The insurer bases its certification on a practice bulletin issued by the American College of Obstetricians and Gynecologists (ACOG), which recommends that a physician capable of monitoring labor and performing an emergency cesarean be "immediately available" throughout active labor.
"Given the associated risks and elective nature of performing this procedure, coverage for the performance of VBACs will only be offered under specific criteria," William Gallagher, M.D., president and chair of Northwest Physicians Mutual, said in a letter to physicians.
For N. Michelle Sang, M.D., an ob.gyn. in Portland, Ore., who is insured through Northwest Physicians Mutual, this change means she's become much more selective about providing VBACs.
Since she is affiliated with two hospitals, it's not practical to expect to be in one hospital for a patient's labor and delivery, so Dr. Sang and her colleagues in the practice have patients sign a contract acknowledging they might not be able to undergo a trial of labor.
"We tell our patients that we cannot guarantee a trial of labor if their physician is not available--regardless of the call schedule--or if there are multiple patients in labor at more than one hospital for our office," Dr. Sang said.
Although some physicians in her group are offering VBACs to any patient who is a good candidate, most of them offer VBAC only to patients who have already had a successful VBAC.
For Northwest Physicians Mutual, the decision to require adherence to the ACOG practice bulletin was primarily a patient-safety issue, Dr. Gallagher said. The company's board had considered instituting a full exclusion of VBAC but decided against it.

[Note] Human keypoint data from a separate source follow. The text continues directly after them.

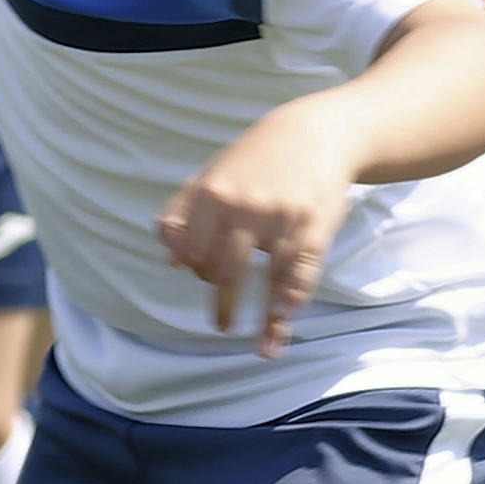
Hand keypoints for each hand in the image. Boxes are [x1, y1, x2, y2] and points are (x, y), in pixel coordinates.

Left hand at [159, 106, 355, 347]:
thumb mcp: (211, 176)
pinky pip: (300, 276)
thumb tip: (169, 260)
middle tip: (221, 322)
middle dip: (223, 302)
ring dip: (261, 322)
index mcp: (214, 194)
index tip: (203, 275)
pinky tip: (282, 325)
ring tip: (258, 348)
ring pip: (266, 282)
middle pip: (224, 271)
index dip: (195, 268)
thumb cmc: (254, 160)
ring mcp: (282, 220)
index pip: (192, 252)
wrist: (315, 135)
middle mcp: (246, 208)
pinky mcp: (314, 230)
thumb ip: (182, 213)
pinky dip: (291, 304)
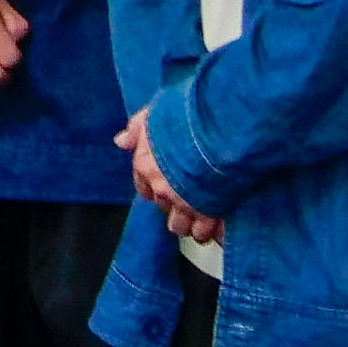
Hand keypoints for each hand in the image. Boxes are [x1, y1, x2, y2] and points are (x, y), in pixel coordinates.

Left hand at [121, 109, 221, 244]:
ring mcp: (188, 204)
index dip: (154, 187)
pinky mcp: (213, 214)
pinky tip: (225, 226)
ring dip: (195, 225)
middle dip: (176, 207)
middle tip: (189, 201)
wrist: (224, 128)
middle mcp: (164, 189)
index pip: (143, 186)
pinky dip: (219, 231)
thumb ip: (139, 128)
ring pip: (185, 227)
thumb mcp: (159, 113)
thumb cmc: (192, 117)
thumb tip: (121, 141)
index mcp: (147, 166)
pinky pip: (213, 233)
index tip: (161, 187)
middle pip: (165, 209)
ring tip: (207, 219)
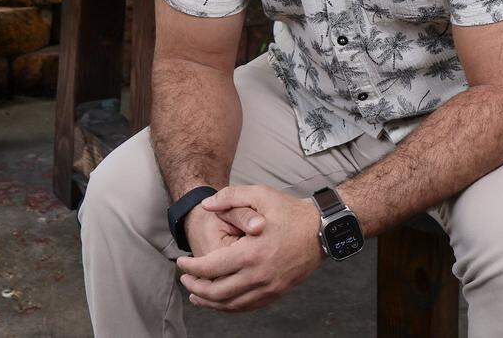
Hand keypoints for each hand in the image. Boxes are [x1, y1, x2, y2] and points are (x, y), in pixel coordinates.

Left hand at [177, 185, 322, 311]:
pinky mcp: (275, 293)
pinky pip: (245, 307)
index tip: (181, 262)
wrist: (321, 230)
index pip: (211, 268)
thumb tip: (207, 205)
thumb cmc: (291, 212)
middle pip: (215, 292)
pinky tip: (220, 299)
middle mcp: (258, 275)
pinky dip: (227, 306)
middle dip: (195, 287)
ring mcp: (267, 288)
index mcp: (251, 252)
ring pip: (229, 305)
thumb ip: (231, 197)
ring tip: (196, 294)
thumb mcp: (261, 195)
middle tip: (185, 278)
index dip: (191, 267)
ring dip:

ProAssurance, a professional liability insurer that operates in a number of southern states, has a similar policy that requires physicians to sign endorsements saying they will follow the ACOG recommendations.
The company recently phased in this policy in Georgia, Virginia, North Carolina, Texas, and Tennessee, said ProAssurance spokesman Frank O'Neil.
The Utah Medical Insurance Association has developed its own guidelines that physicians must adhere to as part of their policy. VBAC is subject to special guidelines, along with other high-risk obstetric procedures, because it is a huge area of litigation and loss around the country, said Steven L. Clark, M.D., a Salt Lake City-based perinatal advisor for the Utah Medical Insurance Association and medical director of perinatal medicine for the Hospital Corporation of America.
Physicians are covered to perform VBAC only if they follow certain conditions such as not using prostaglandin agents, performing continuous electronic fetal heart rate monitoring, being within 5 minutes of the operating room throughout the patient's labor, and providing informed consent to the patient. In addition, VBAC for twin gestations is prohibited.
In Oklahoma, the Physicians Liability Insurance Corp. (PLICO) has taken its policy a step further by excluding from its malpractice coverage all VBACs except in the case of an emergency. The new policy went into effect Jan. 1.
The decision was based on various factors, said PLICO President and CEO Carl Hook, M.D., including ACOG's practice bulletin on VBAC, which was issued in 1999 and revised last year, and statistics showing an increased risk of uterine rupture when uterine muscle contraction agents are given during VBAC to assist labor.
Claims were also a factor. In 2003, about half of PLICO's losses were paid on claims in which failure to perform a timely cesarean was alleged, he said.
But Dana Stone, M.D., an ob.gyn. in Oklahoma City, said she is concerned that coverage is being denied for a reasonable medical procedure.
Dr. Stone said she doesn't believe she can continue to offer VBAC in light of this restriction. Dr. Stone said she hasn't had a patient ask to change doctors because she can't perform VBAC, but she says her colleagues have had patients seek new physicians as a result.
These types of restrictions imposed by insurers aren't widespread, said Albert L. Strunk, M.D., vice president of ACOG's fellowship activities. In many cases, companies recommend adherence to practice guidelines, but the process is informal, he said.